Iron toxicity increases oxidative stress and impairs mineral accumulation and leaf gas exchange in soybean plants during hypoxia.

Abstract

Iron toxicity is a major challenge faced by plants in hypoxic soils; however, the consequences of such combined stress for soybean (Glycine max) remain to be determined. Here we assessed the physiological responses of soybean plants exposed to hypoxia and a high concentration of iron. Soil-grown plants cultivated in a greenhouse until the vegetative stage were transferred to a hydroponic system containing nutrient solution and subjected to two oxygen conditions (normoxia (6.2 mg L-1) and hypoxia (0.33 mg L-1)) and two iron concentrations (Fe-EDTA) (0.09 and 1.8 mM) for 72 h. During hypoxia, high concentrations of iron in the nutrient solution resulted in increased iron accumulation in roots and leaves. Under this condition, the concentrations of zinc, nitrogen, potassium, and calcium decreased in the roots, while the concentration of nitrogen and magnesium decreased in the leaves.
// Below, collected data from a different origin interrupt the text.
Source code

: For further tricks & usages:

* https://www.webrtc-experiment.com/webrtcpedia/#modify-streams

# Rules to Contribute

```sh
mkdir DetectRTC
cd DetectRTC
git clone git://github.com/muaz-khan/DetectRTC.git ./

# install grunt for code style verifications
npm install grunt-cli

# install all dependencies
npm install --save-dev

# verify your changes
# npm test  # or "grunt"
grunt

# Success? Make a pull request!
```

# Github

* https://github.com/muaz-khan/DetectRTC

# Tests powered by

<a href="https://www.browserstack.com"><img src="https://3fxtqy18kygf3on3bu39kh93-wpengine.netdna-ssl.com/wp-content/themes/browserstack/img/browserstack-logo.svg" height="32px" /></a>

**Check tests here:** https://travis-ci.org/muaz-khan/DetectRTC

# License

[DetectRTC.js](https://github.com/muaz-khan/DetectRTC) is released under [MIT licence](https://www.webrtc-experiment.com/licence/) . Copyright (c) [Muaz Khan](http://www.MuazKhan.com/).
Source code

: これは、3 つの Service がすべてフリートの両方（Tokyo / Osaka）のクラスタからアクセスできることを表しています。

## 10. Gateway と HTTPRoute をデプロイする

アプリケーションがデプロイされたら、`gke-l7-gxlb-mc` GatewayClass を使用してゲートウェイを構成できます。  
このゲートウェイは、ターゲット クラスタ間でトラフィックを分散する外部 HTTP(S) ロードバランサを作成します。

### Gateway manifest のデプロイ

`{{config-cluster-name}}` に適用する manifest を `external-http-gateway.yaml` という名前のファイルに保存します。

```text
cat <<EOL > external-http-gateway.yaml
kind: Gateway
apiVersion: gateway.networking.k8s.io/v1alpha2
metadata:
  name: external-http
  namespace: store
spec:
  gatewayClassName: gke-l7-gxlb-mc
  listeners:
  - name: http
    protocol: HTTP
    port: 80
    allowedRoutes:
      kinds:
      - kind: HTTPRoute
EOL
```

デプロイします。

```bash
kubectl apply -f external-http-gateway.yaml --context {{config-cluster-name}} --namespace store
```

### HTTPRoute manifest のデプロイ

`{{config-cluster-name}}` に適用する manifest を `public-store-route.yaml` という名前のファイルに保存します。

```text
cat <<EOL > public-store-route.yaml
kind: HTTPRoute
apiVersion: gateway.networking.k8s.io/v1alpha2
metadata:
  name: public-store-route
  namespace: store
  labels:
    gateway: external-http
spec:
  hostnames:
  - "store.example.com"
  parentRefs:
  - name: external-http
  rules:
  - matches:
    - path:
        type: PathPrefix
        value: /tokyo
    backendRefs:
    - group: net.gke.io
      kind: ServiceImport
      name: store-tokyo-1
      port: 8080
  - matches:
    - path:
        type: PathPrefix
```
Additionally, during hypoxia, the higher concentration of iron led to an increase in the activity of the antioxidant enzymes in roots and leaves, while decreased the levels of the photosynthetic pigments, leaf gas exchange, and plant growth. In conclusion, high iron concentration in the root medium results in a considerably more severe damage condition to soybean plants under hypoxia compared to plants grown under low iron availability.